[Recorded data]
»»
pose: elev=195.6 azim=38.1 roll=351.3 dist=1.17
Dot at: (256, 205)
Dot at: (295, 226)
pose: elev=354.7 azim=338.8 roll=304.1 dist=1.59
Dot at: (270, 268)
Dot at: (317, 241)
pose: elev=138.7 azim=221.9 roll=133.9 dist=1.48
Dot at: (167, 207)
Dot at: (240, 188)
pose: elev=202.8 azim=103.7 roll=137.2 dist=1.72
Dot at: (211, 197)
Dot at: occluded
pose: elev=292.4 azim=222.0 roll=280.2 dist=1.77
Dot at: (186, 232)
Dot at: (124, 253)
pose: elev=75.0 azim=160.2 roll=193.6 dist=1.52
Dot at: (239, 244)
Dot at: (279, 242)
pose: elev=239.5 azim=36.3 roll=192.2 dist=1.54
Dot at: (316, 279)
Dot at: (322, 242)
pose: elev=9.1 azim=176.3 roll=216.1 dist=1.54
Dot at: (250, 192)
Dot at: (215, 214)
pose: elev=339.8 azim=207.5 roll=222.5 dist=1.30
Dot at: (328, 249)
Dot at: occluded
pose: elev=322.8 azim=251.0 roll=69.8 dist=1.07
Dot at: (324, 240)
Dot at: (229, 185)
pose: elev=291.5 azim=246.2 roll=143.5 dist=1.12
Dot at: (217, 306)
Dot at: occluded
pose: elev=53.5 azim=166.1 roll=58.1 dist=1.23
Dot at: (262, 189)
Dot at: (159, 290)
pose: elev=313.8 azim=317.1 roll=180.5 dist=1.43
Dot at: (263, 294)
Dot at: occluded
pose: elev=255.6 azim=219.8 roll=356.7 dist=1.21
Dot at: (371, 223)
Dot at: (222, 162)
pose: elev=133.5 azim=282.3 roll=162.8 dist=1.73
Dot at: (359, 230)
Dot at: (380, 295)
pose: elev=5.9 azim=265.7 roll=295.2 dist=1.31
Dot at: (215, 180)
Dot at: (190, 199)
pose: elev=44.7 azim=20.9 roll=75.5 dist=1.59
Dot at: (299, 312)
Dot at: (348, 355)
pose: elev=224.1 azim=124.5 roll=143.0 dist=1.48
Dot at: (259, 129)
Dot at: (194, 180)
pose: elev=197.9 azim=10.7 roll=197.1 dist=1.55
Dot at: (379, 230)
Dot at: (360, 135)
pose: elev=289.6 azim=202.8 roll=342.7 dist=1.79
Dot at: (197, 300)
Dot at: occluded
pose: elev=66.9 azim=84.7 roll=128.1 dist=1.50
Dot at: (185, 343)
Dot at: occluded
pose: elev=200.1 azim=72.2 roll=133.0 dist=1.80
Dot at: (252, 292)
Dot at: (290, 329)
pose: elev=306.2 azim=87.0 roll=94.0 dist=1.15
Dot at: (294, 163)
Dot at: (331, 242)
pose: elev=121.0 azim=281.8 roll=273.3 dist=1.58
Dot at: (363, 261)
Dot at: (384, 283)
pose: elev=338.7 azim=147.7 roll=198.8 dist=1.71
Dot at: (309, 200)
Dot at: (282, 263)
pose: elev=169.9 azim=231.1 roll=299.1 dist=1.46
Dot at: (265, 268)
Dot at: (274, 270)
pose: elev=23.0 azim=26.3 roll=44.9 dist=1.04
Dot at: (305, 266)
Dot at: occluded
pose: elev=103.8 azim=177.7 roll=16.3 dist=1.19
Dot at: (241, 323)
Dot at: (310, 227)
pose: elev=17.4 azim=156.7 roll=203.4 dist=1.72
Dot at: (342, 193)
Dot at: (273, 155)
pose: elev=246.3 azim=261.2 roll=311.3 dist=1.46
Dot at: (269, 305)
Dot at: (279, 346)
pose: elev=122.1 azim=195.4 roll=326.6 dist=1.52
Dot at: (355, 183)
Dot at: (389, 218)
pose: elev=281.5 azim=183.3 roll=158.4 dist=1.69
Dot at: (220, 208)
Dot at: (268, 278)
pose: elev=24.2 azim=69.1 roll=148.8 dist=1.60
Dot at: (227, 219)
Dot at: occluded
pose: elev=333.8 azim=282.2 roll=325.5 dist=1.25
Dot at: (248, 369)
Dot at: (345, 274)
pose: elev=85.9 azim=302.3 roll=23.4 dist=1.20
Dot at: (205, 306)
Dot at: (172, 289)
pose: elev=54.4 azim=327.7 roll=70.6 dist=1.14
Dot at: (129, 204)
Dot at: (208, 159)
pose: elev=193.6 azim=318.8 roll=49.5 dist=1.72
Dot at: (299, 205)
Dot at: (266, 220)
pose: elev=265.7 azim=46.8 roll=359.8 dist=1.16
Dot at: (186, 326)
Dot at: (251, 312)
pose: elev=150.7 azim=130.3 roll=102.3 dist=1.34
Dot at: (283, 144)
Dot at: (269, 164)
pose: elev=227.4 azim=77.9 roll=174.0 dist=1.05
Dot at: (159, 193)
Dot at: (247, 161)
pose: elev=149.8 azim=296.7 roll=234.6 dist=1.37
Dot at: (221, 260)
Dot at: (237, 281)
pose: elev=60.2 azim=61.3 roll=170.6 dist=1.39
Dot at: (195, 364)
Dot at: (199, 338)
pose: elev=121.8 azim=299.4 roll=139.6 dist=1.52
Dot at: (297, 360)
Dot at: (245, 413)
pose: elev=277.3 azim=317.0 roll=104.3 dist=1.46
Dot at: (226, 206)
««
» **CHALLENGE**
Copy out the part of the records above that opens with the line containing "pose: elev=193.6 azim=318.8" and runs through the last line of the records, reproducing each line unchanged.

» **FINAL ANSWER**
pose: elev=193.6 azim=318.8 roll=49.5 dist=1.72
Dot at: (299, 205)
Dot at: (266, 220)
pose: elev=265.7 azim=46.8 roll=359.8 dist=1.16
Dot at: (186, 326)
Dot at: (251, 312)
pose: elev=150.7 azim=130.3 roll=102.3 dist=1.34
Dot at: (283, 144)
Dot at: (269, 164)
pose: elev=227.4 azim=77.9 roll=174.0 dist=1.05
Dot at: (159, 193)
Dot at: (247, 161)
pose: elev=149.8 azim=296.7 roll=234.6 dist=1.37
Dot at: (221, 260)
Dot at: (237, 281)
pose: elev=60.2 azim=61.3 roll=170.6 dist=1.39
Dot at: (195, 364)
Dot at: (199, 338)
pose: elev=121.8 azim=299.4 roll=139.6 dist=1.52
Dot at: (297, 360)
Dot at: (245, 413)
pose: elev=277.3 azim=317.0 roll=104.3 dist=1.46
Dot at: (226, 206)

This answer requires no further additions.